On September 30, 2013, Georgia Aquarium filed a lawsuit in the US District Court for the Northern District of Georgia challenging the agency’s decision under the federal Administrative Procedure Act as contrary to the MMPA and its implementing regulations and arbitrary and capricious. In January 2014, AWI, along with Whale and Dolphin Conservation, Cetacean Society International, and Earth Island Institute, sought to intervene in the case in support of NMFS so as to advance the conservation of beluga whales within the already depleted Sakhalin-Amur stock. On April 18, 2014, the court granted the organizations’ request for permissive intervention, finding that the organizations “were instrumental in informing [NMFS’s] determination to deny the permit.” Summary judgment briefing will begin summer of 2014 and should conclude by the fall of 2014.

Independent of this litigation, AWI and the aforementioned conservation organizations sought US protection for the depleted Sakhalin-Amur beluga whale stock. On April 23, 2014, the organizations filed a petition with NMFS to designate the Sakhalin Bay-Amur River stock of beluga whales as “depleted” under the MMPA. Although globally beluga whales are not currently an endangered species, this stock of beluga whales was subject to intense levels of historical hunting from which it has yet to recover, and it faces serious ongoing threats, most notably from annual live captures for public display. Indeed, since 1992, the Sakhalin Bay-Amur River region off the coast of Russia in the Sea of Okhotsk has been the only regular source of wild-caught belugas for public display worldwide. At present, there are an estimated 3,961 belugas in the Sakhalin Bay-Amur River stock—less than 30 percent of the stock’s estimated pre-exploitation population. The MMPA authorizes NMFS to designated as “depleted” marine mammal species or stocks that are below their optimum sustainable population (OSP). Historically, NMFS has considered a species to have fallen below its OSP if it falls below 60 percent of its estimated historic population level.

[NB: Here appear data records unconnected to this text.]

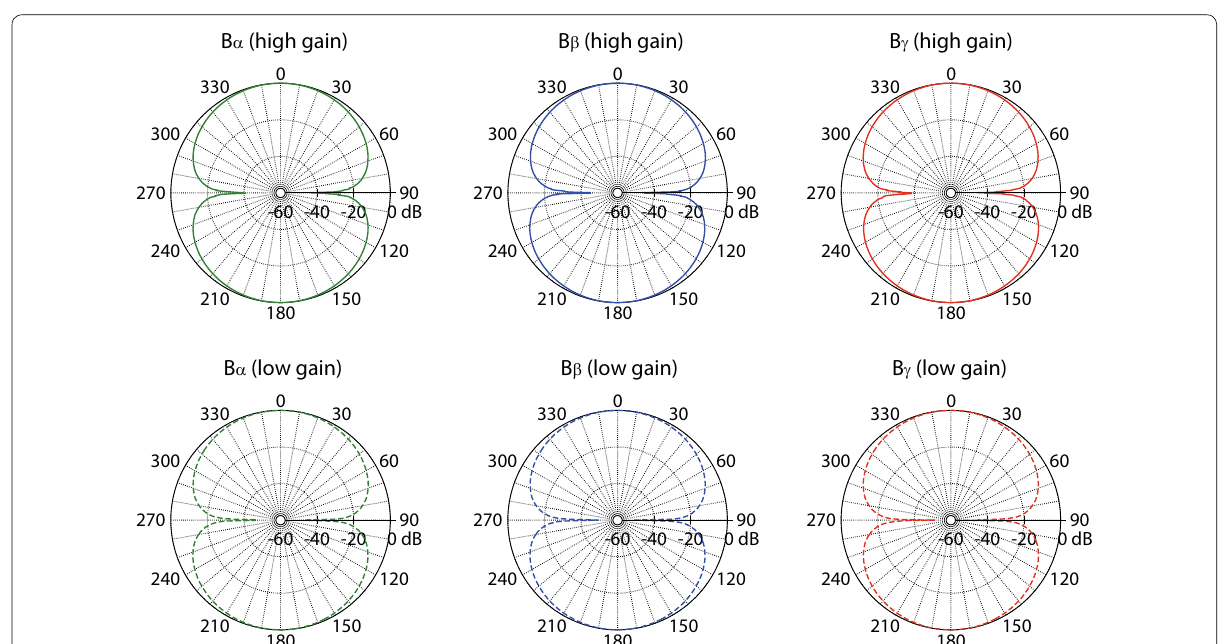
40 dB, which is equivalent to an angle error less than 1 −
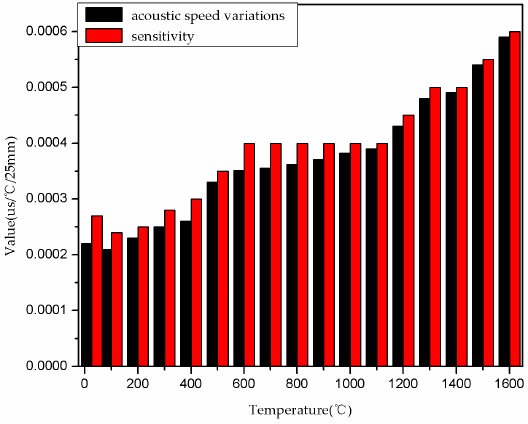
Figure 10. Value of sensitivity and acoustic speed variations.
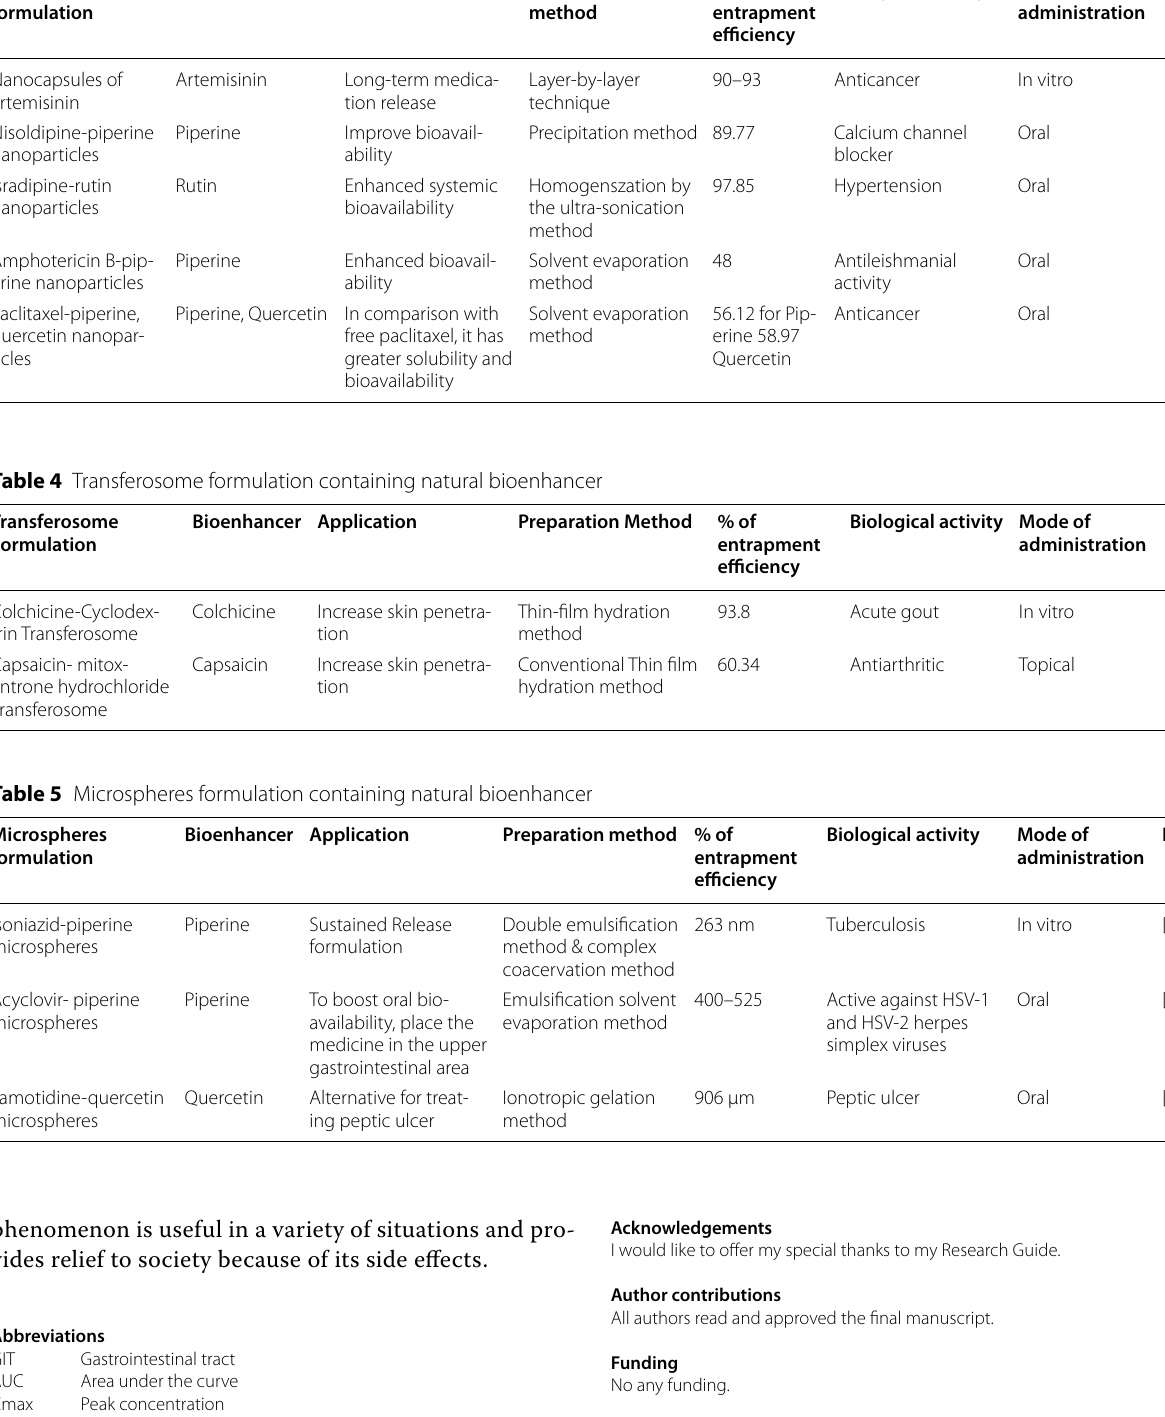
Table 3 Nanoparticle formulation containing natural bioenhancer Nanoparticle formulation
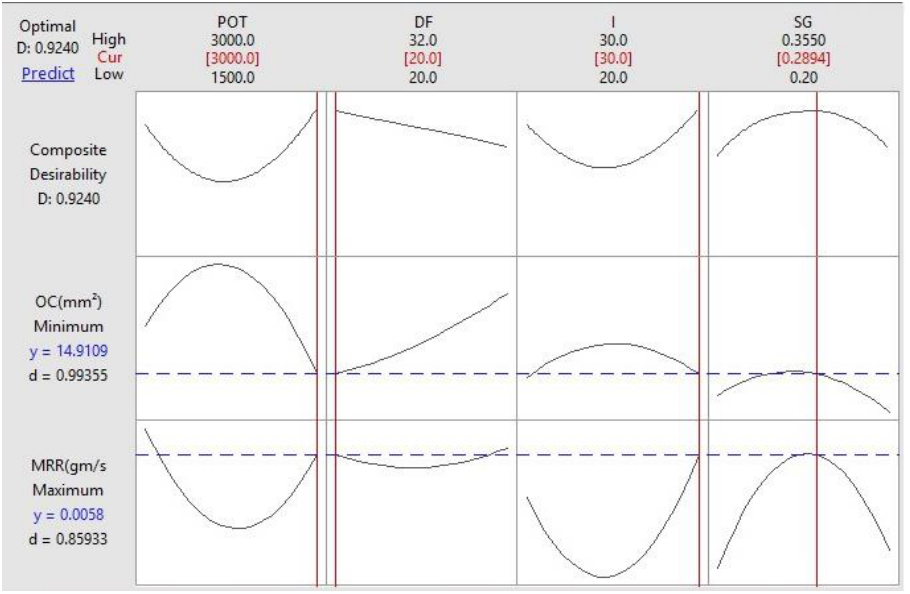
Fig. 12. Plot showing responses parameters versus process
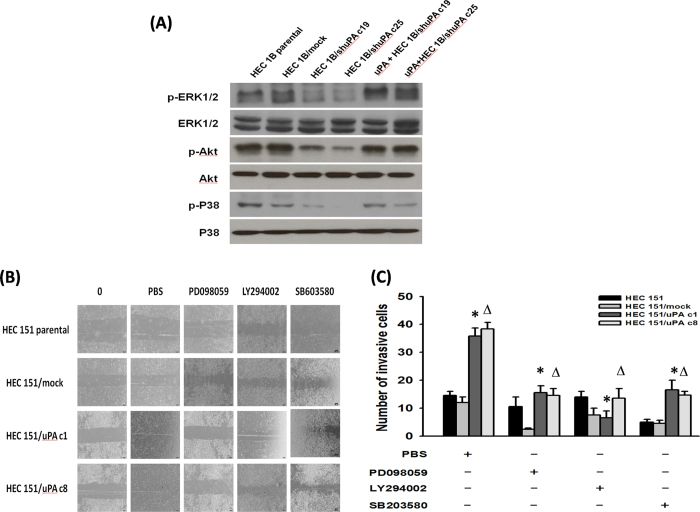
uPA could enhance the ERK1/2, Akt, or p38 phosphorylation and the migration and invasion of endometrial tumor cells could be blocked by respective inhibitor.(A) Western blotting analysis of phosphorylation of ERK1/2, Akt, JNK and p38 molecules in HEC1B/shuPA c19 and HEC1B/shuPA c25 cells treated with recombinant uPA. Note: The phosphorylation of ERK1/2, Akt and p38 was consistently upregulated in cells treated with recombinant uPA. (B) Representative images of migration assays in HEC151 parental cells and their uPA transfectants treated with respective ERK1/2, Akt, or p38 phosphorylation inhibitor. Note: Both HEC151/uPAc1 and HEC151/uPAc8 cells had fewer migrating cells when treated with respective inhibitor than those treated with PBS alone. (C) Bar graph depicting the number of invasive cells of HEC151 parental cells and their uPA transfectants treated with respective ERK1/2, Akt, or p38 phosphorylation inhibitor by Boyden chamber analysis. Note: Lower numbers of invasive cells in HEC151/uPAc1 and HEC151/uPAc8 cells treated with respective inhibitor than those treated with PBS alone. (*, Δ indicate p < 0.001, one-way ANOVA).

Over the last few years, NMFS, the US Marine Mammal Commission, and the Scientific Committee of the International Whaling Commission have all concluded that this stock is likely depleted. In addition to conferring certain protections under the MMPA, a depleted designation for the Sakhalin-Amur beluga whale stock would encourage the United States and foreign governments, conservation organizations, the scientific community, and funding institutions to support research and conservation efforts to help recover these belugas and protect their habitat. NMFS is reviewing the depleted petition to make an initial determination as to whether it presents substantial information indicating that a depleted designation may be warranted.

The Atlanta law firm of Stack & Associates represents AWI and the other conservation organizations in this matter.